Under normal circumstances, standard essential patents have relatively high value, and a reasonable license fee can ensure that standard essential patent holders are rewarded for their R&D investment and technological innovation. However, the owner of a standard-essential patent may abuse its dominant market position to license standard-essential patents at unfairly high prices or sell products containing standard-essential patents, thereby excluding or restricting competition. The following factors may be considered in the specific analysis:

(1) Whether both parties to the license conduct licensing negotiations in good faith in accordance with Article 7 of these Guidelines;

(2) Whether the license fee is significantly higher than the R&D cost;

(3) Whether the license fee is significantly higher than the comparable historical license fee or license fee standard;

(4) Whether the license fee exceeds the geographical scope of the standard essential patent or the scope of covered goods;

(5) Whether to charge licensing fees for expired or invalid standard essential patents or non-standard essential patents;

(6) Whether the owner of the standard-essential patent reasonably adjusts the license fee according to the changes in the quantity and quality of the standard-essential patent;

(7) Whether the standard-essential patent owner duplicates royalties through non-patent implementing entities.
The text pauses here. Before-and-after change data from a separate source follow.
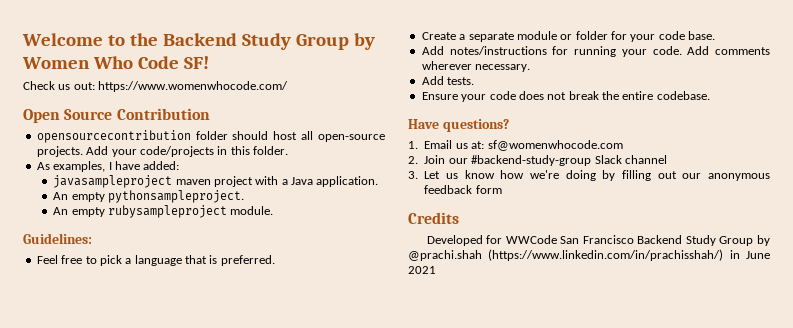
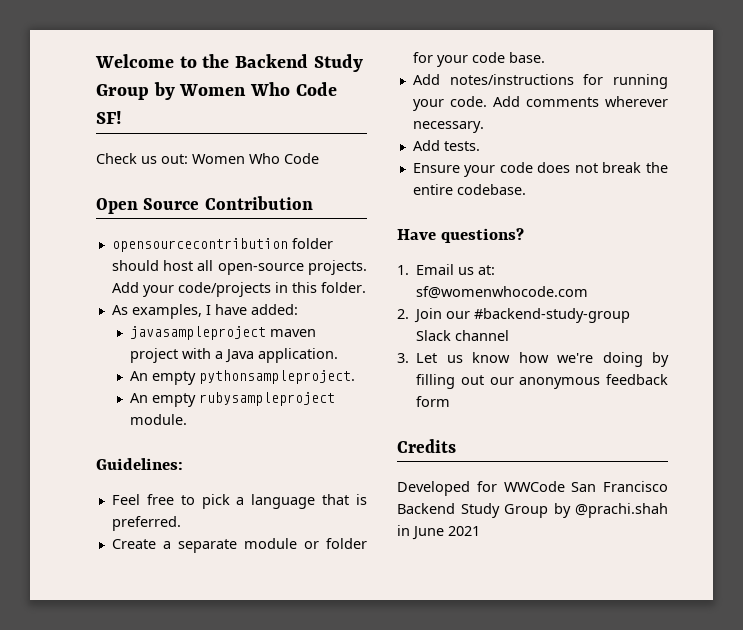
[98,81,289,92] https://www.womenwhocode.com/ -> [192,153,319,164] Women Who Code
[488,249,724,261] (https://www.linkedin.com/in/prachisshah/) -> (668, 510) none

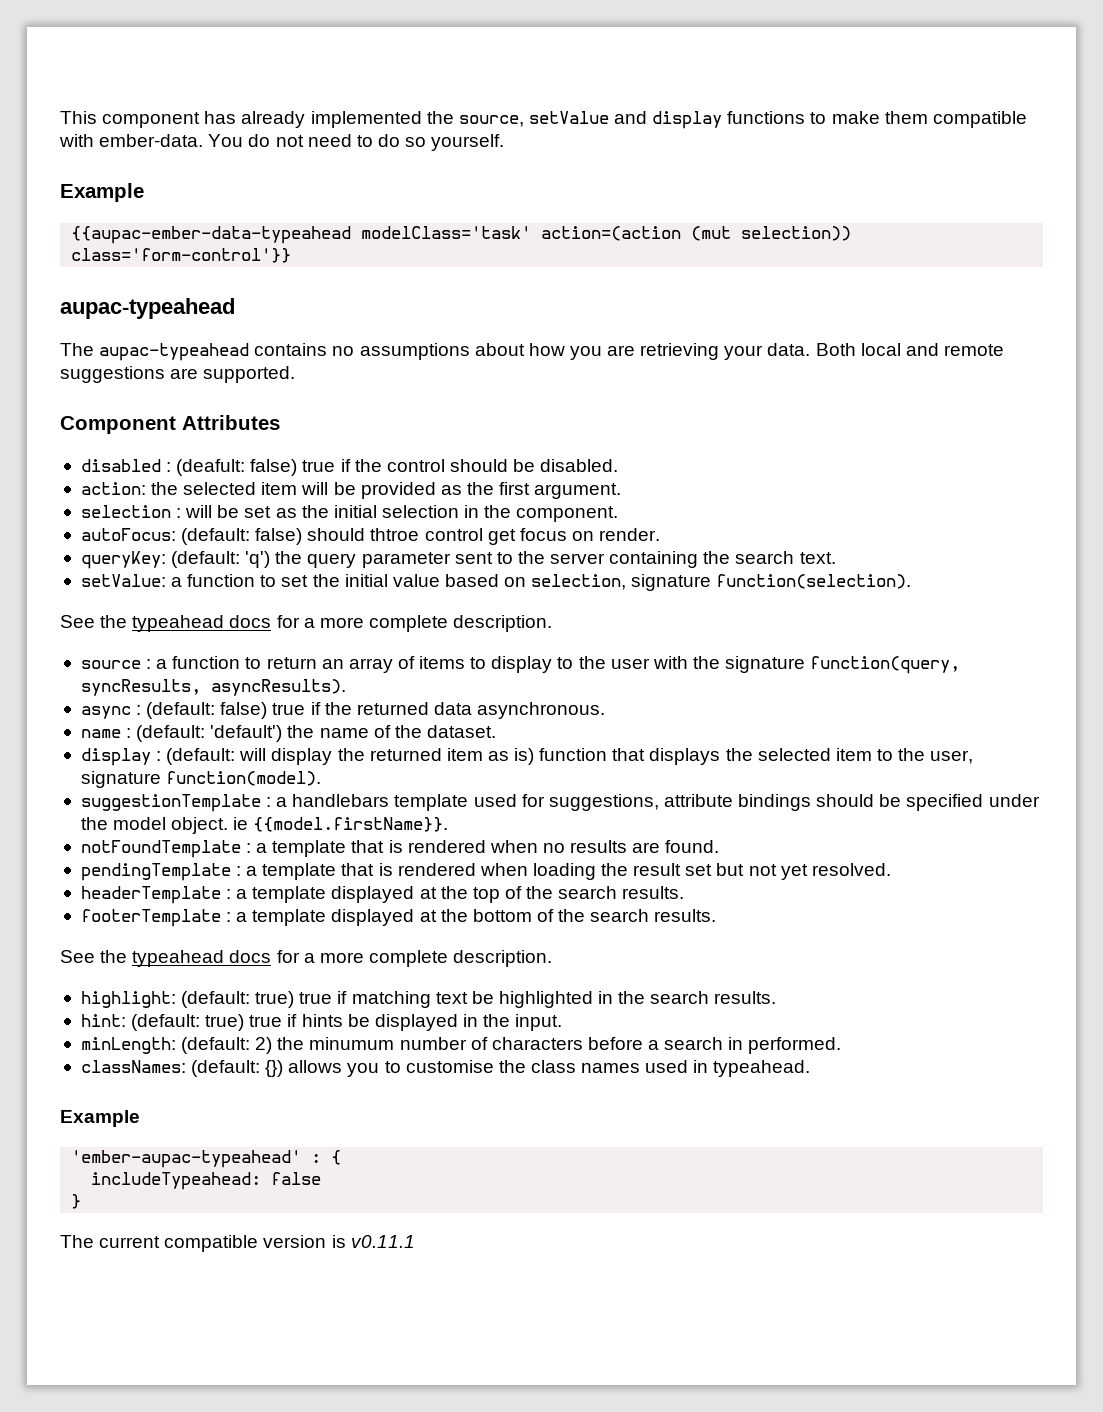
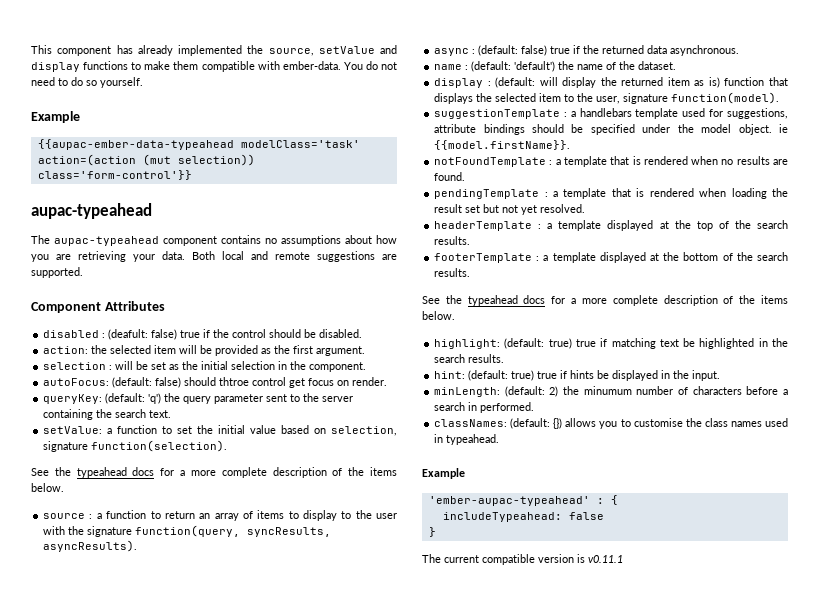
(250, 352) none -> [163,236,217,246] component
[453,615,553,632] description. -> [272,467,397,478] [31,483,64,492] description of the items below.
[453,950,553,967] description. -> [663,295,788,306] [422,311,455,320] description of the items below.

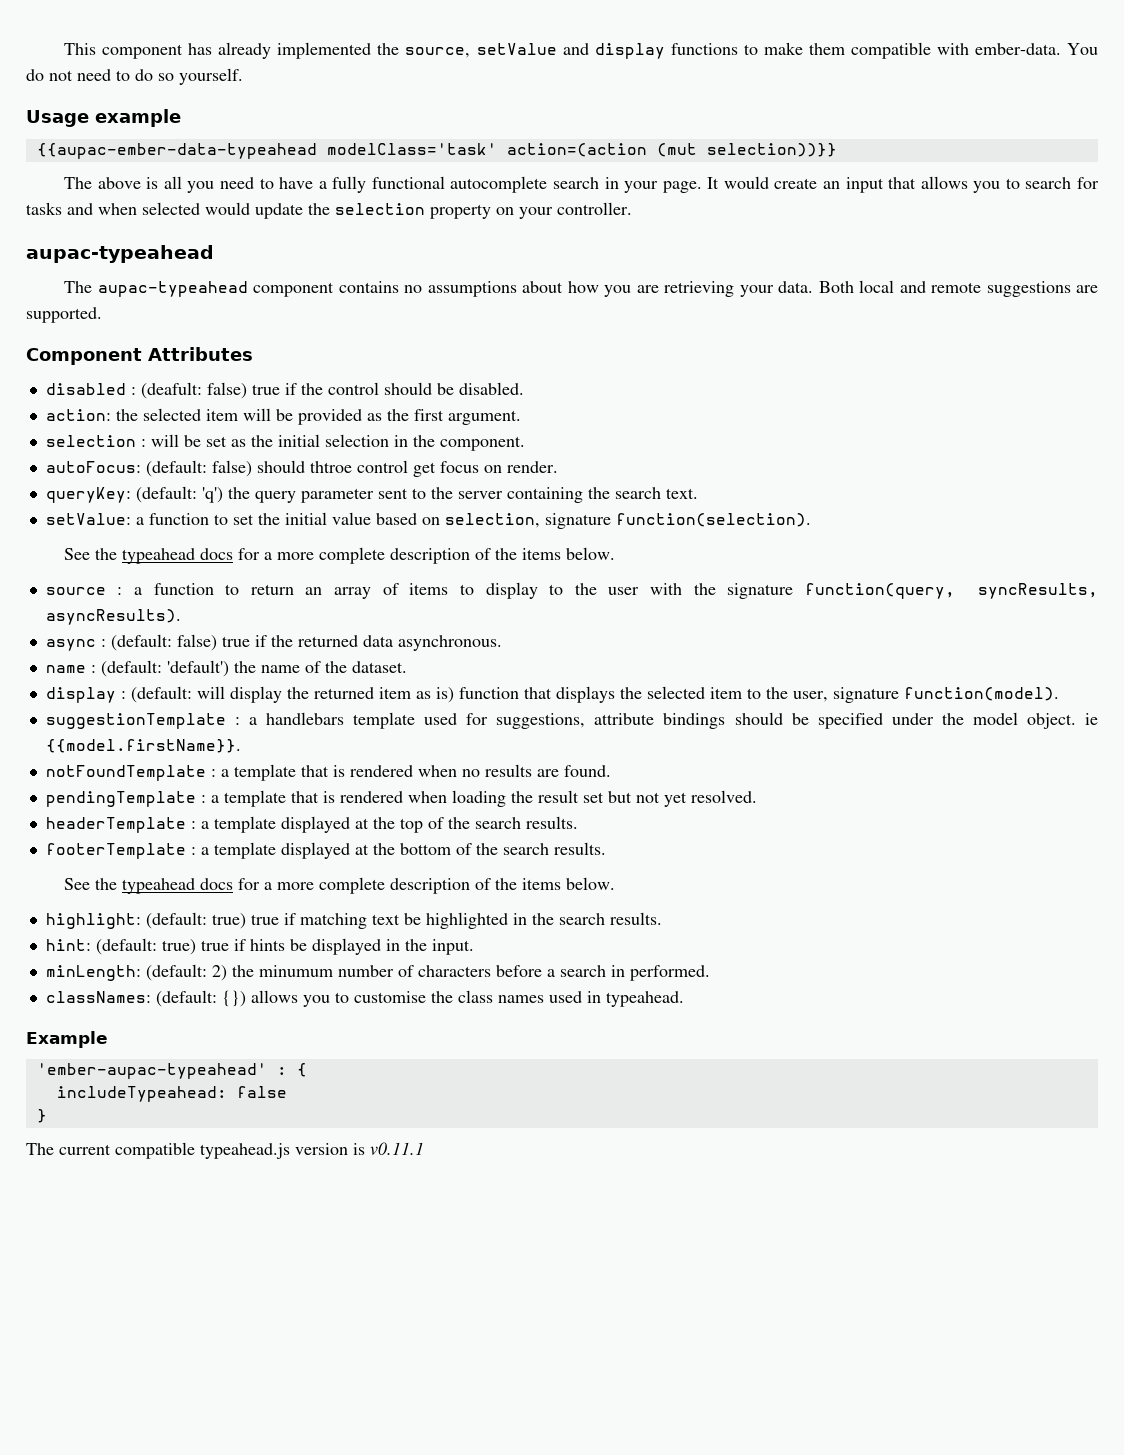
[31,111,80,123] Example -> [26,109,181,127] Usage example
[177,154,255,166] [37,170,192,180] selection)) class='form-control'}} -> [706,143,837,157] [64,176,1099,193] [26,202,632,219] selection))}} // The above is all you need to have a fully functional autocomplete search in your page. It would create an input that allows you to search for tasks and when selected would update the selection property on your controller.
(535, 559) none -> [200,1143,290,1159] typeahead.js

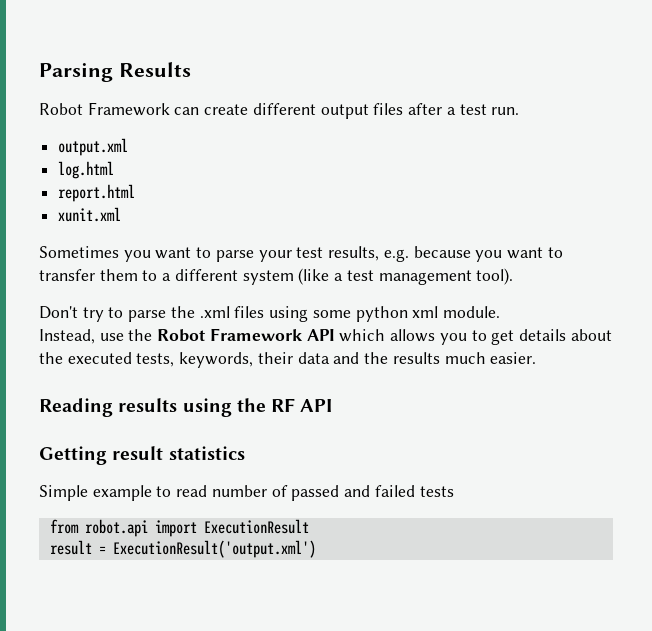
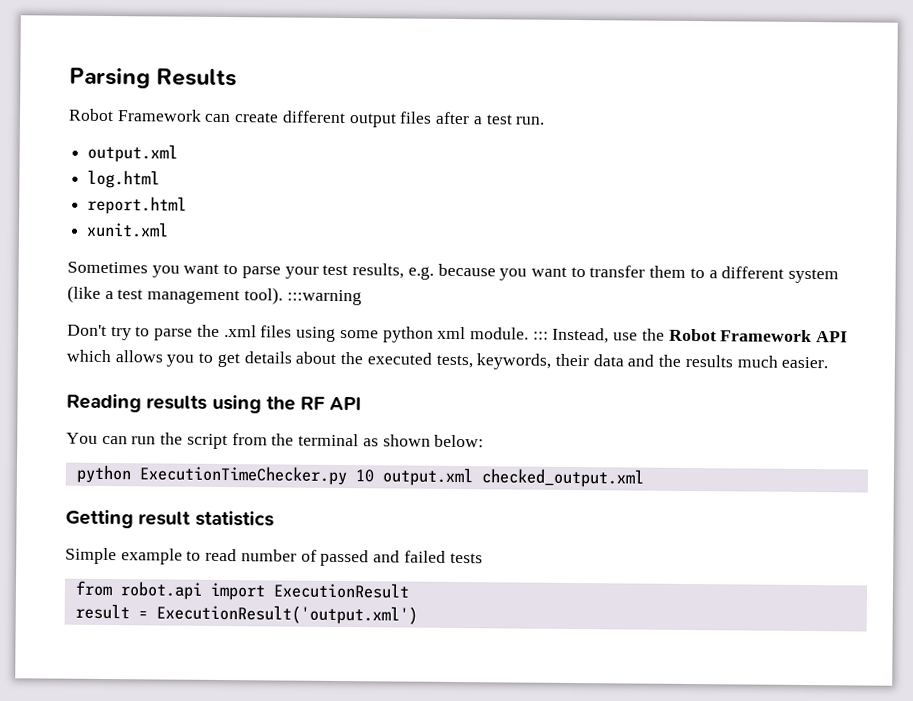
(514, 276) none -> [286,289,362,306] :::warning
(500, 312) // -> [532,331,549,340] :::
(333, 405) none -> [66,432,485,450] [75,464,644,488] // You can run the script from the terminal as shown below: // python ExecutionTimeChecker.py 10 output.xml checked_output.xml

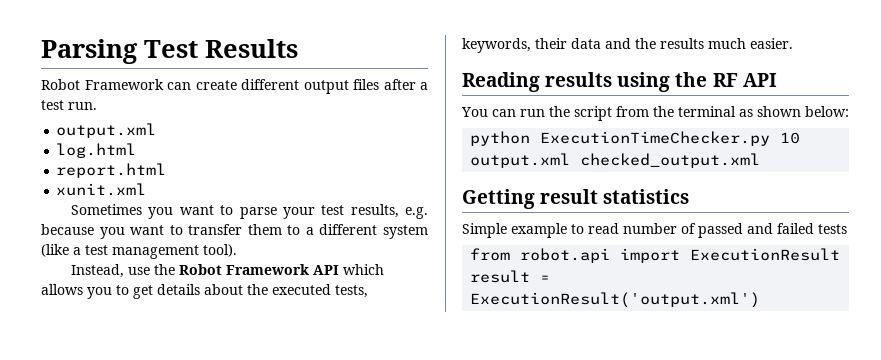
(151, 78) none -> [144,40,198,58] Test
[286,289,362,306] [67,324,549,343] :::warning // Don't try to parse the .xml files using some python xml module. ::: -> (237, 250) //

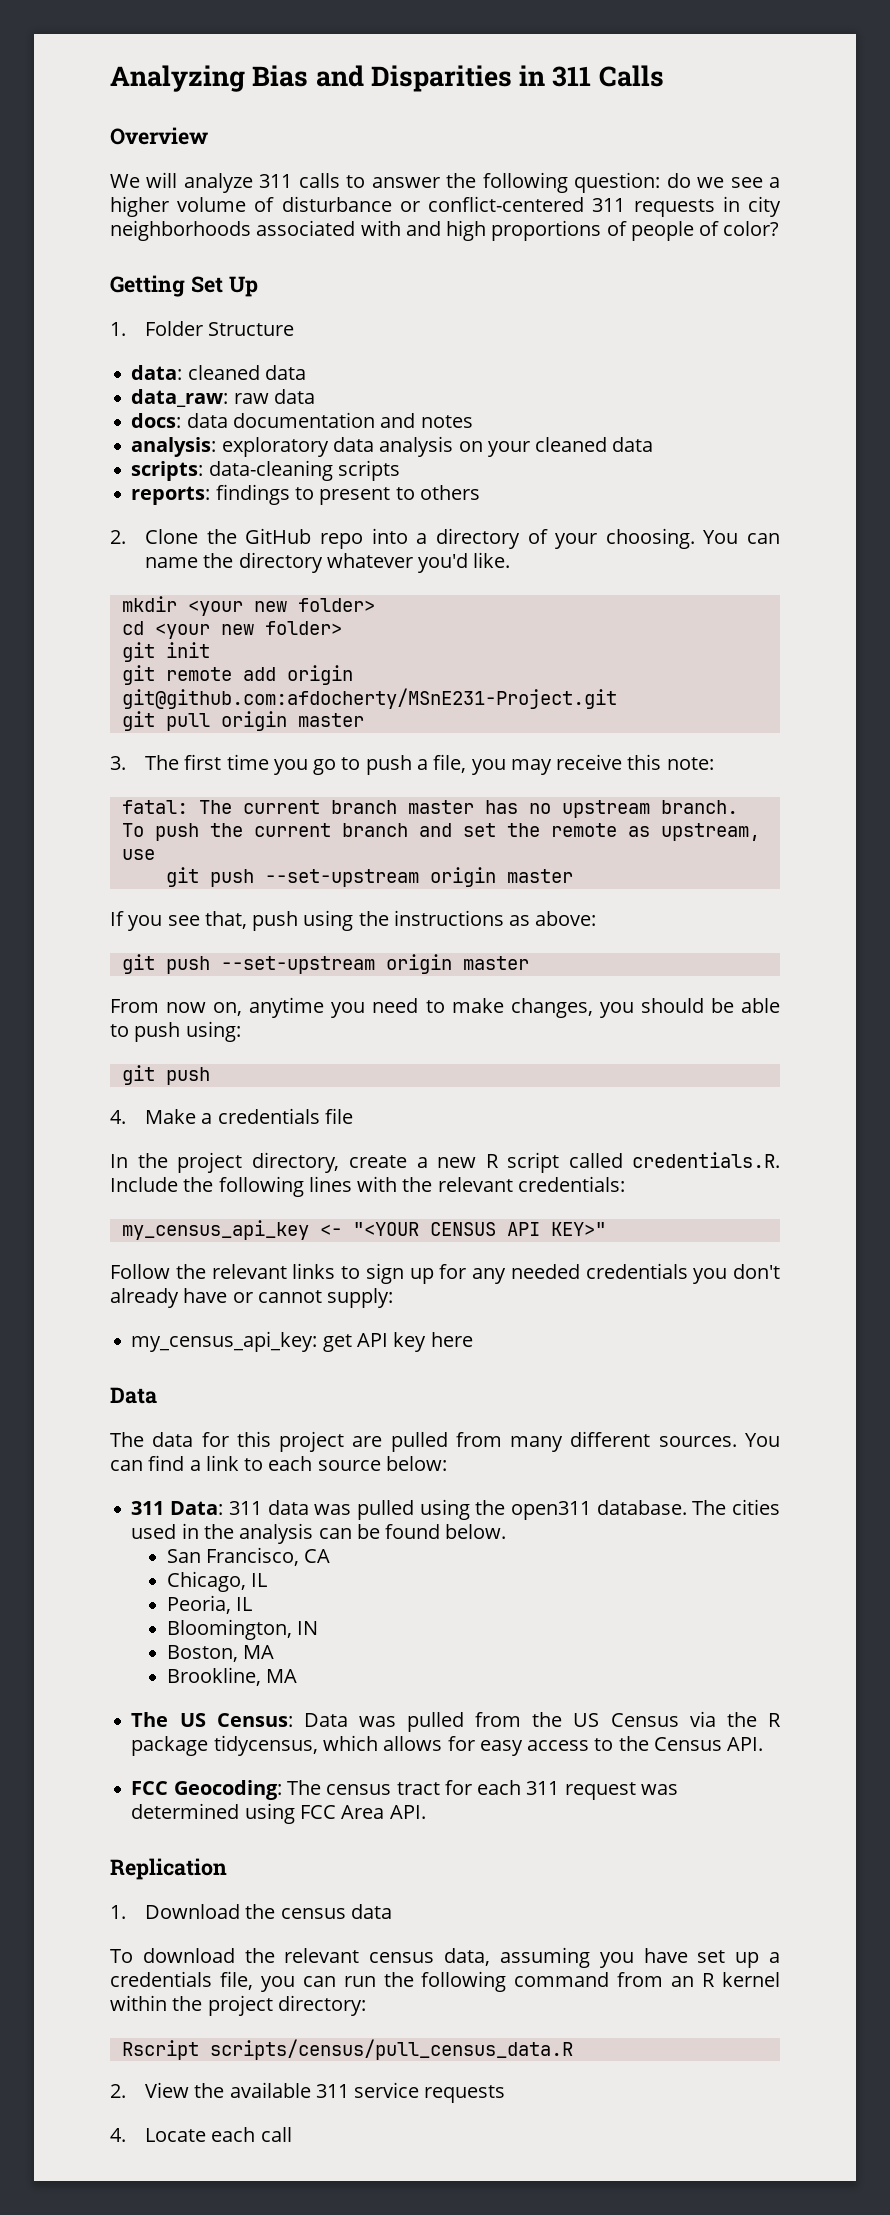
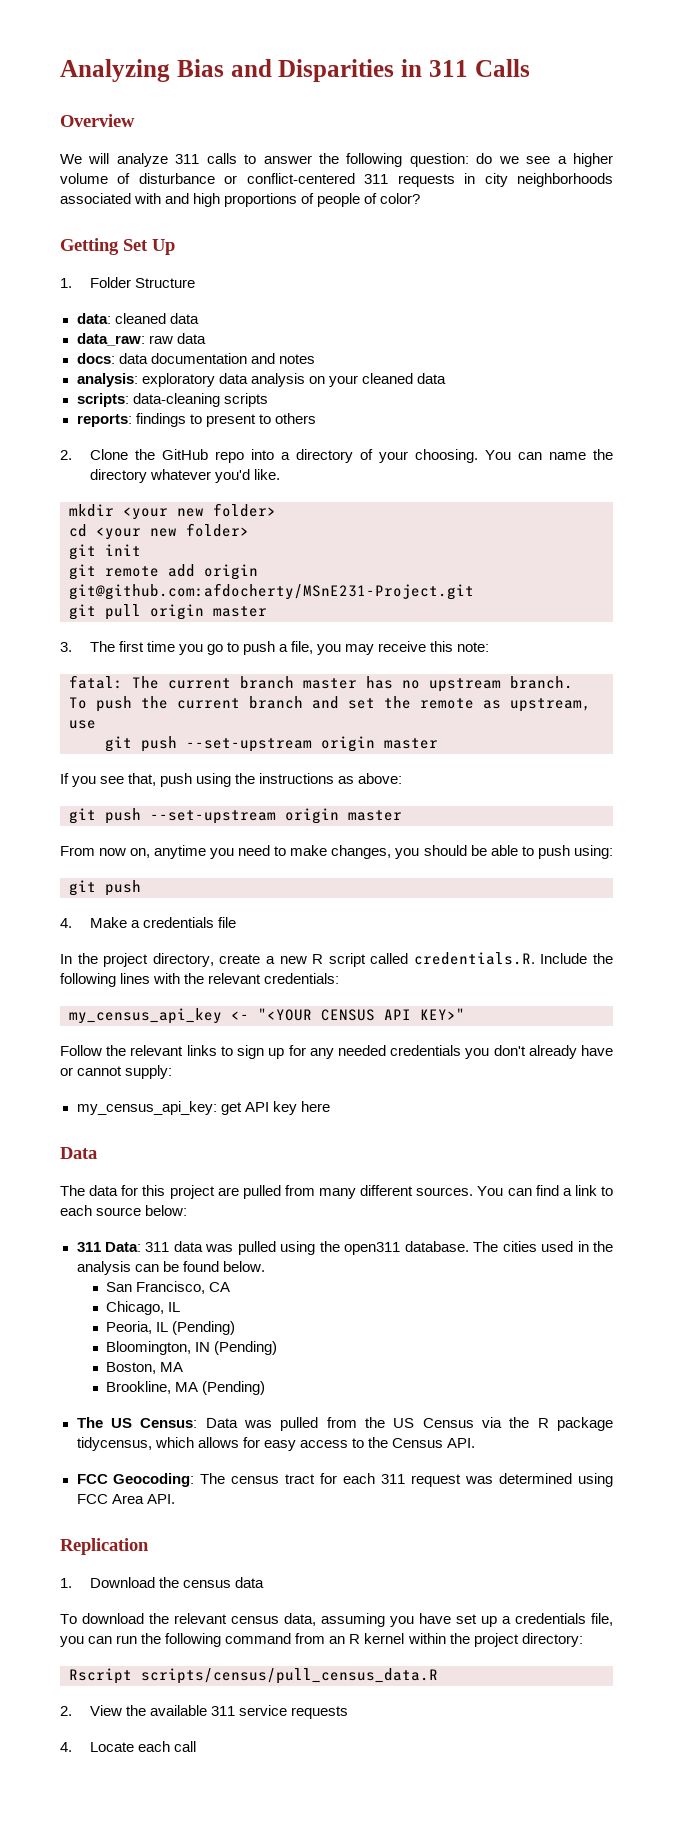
(252, 1604) none -> [172,1321,236,1335] (Pending)
(318, 1628) none -> [214,1341,278,1355] (Pending)
(297, 1676) none -> [202,1381,266,1395] (Pending)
[Article 13] Refusal to license standard essential patents 

Under normal circumstances, after a standard-essential patent owner has made a fair, reasonable and non-discriminatory commitment, if there is no justified reason, he shall not reject any standard implementer who is willing to obtain a license, otherwise it may have an impact of exclusion and restriction on market competition. The following factors can be considered in a specific analysis:

(1) Whether both parties to the license conduct licensing negotiations in good faith in accordance with Article 7 of these Guidelines;

(2) Whether the infringement damages of standard essential patents can be compensated by licensing in compliance with the fair, reasonable and non-discriminatory commitment;

(3) Whether the standard implementer lacks the ability to pay a reasonable license fee, etc.;

(4) Whether the standard implementer has a bad credit record or has a deterioration in business conditions, which affects transaction security;

(5) Whether the standard essential patent cannot be licensed due to objective reasons such as force majeure;

(6) The impact and degree of refusal to license relevant SEPs on market competition and innovation by standard implementers;

(7) Whether the refusal to license the relevant standard-essential patents will harm the interests of consumers or the public interest.